I am invited by the City of Dresden as their guest for the official commemorations. The group includes members of the Dresden Trust and John Witcombe, the new Dean of Coventry Cathedral. We are taken out of town to the wooded Heidefriedhof, the cemetery where many of the 25,000 victims of the destruction are buried. Picturesque in the deep snow this is a state occasion, with uniforms, immaculate white roses, a sole violin player and a significant police presence.

The mayor Helma Orosz is fierce in her commitment that the city reclaim this day from the neo–Nazis. This is a divisive point, for the right-wing NPD party are allowed to attend the ceremony and so it is boycotted by members of the Left and of the Jewish community. Roses are laid at the memorial and at the Rondel, where 14 pillars commemorate sites of atrocity from Coventry to Auschwitz.

By 5pm Dresden is swarming and there are 3,500 police on the streets. Orosz gives an upbeat speech and the crowds disperse to form the Menschen Kette, the symbolic human chain against extremism. I walk to the synagogue, where many of the 800-strong Jewish community are standing, including the young rabbi, Alexander Nachama. At 6pm, for 10 minutes the entire city is silent and at a standstill, blockaded by a human chain of over 10,000 men, women and children with linked arms.

At 9.45pm I stand on the Neumarkt — the New Market square — besides the rebuilt Frauenkirche, a giant candle projected on the cathedral’s baroque facade. Then every church bell in the city tolls for 15 minutes. This was the time on a warm spring-like night in 1945 when the first of 1,000 British Lancaster bombers appeared in the clear skies over the city. I feel strongly that I am not interested in apportioning blame or taking sides, only to join the vast majority of the citizens in the need to move peacefully forward.

Two days later I am invited by Rabbi Nachama for Friday evening service. The community, which had dwindled to 60 elderly members in 1989, has grown over tenfold, with most of the newcomers of Russian descent. For them, as for many Dresdners, the other significant date for commemoration is November 9 1989, the day the wall came down.

Their new synagogue is breathtakingly sparse and beautiful, the service largely sung and transliterated into German as few of the community read Hebrew. The lengthy kiddush reflects their roots, with borscht, baked potatoes, stuffed egg, herring and piroshki, a kind of Russian sandwich.

Dresden has numerous archives and quangos dedicated to its recent history and I am doing the rounds. They were largely developed since re-unification and are increasingly digitised. At every encounter my hesitant German is met with helpfulness and interest in my project. At the Saxon Memorial Foundation Gabi Atanassow, who works on the archive of Jews deported from Dresden, shows me our family files, and provides new pieces of the puzzle and leads to follow.
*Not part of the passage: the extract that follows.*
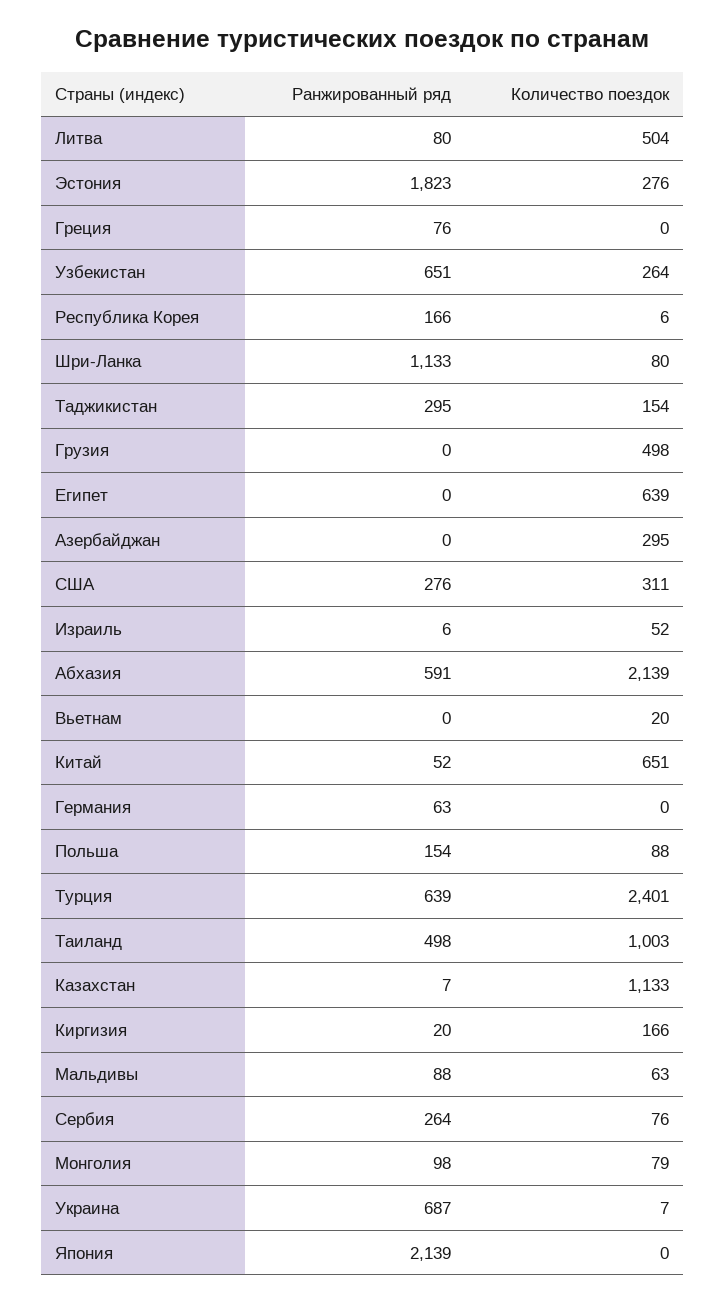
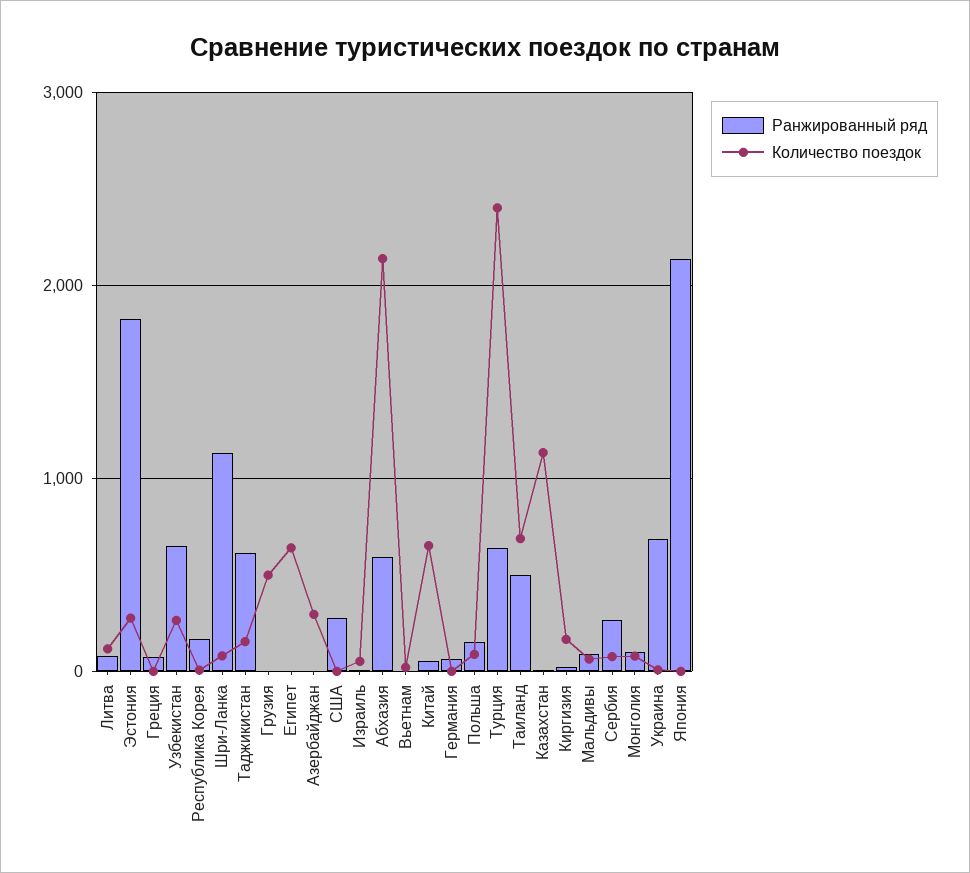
Количество поездок, Литва: 504 -> 100
Ранжированный ряд, Таджикистан: 295 -> 600
Количество поездок, США: 311 -> 0
Количество поездок, Таиланд: 1003 -> 700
She puts me in contact with my mother’s former school, the Gymnasium in Plauen, which would like to have copies of archive material I have to develop a project with its students. We also discuss the profound importance of I Shall Bear Witness, the three volumes of diaries by Victor Klemperer, the Jewish literature professor who chronicled events of the Nazi period in Dresden. The diaries reveal much about my grandparent’s and mother’s lives from 1933-36.

With Susanne Ritschel I discuss the Stolpersteine-Project, a European-wide effort to place small commemorative stones in pavements to commemorate victims of the Nazis. I am interested to have a “stumbling block” — for that is what it means — in front of my grandparents’ and mother’s last home in Dresden. Neither the street nor the house exists, but the archives show where it stood.

Dresden is full of ghosts for me and a palpable sense of tragedy seems to permeate the city. It is my hope that the artwork which will emerge from this visit will help to exorcise some of those ghosts.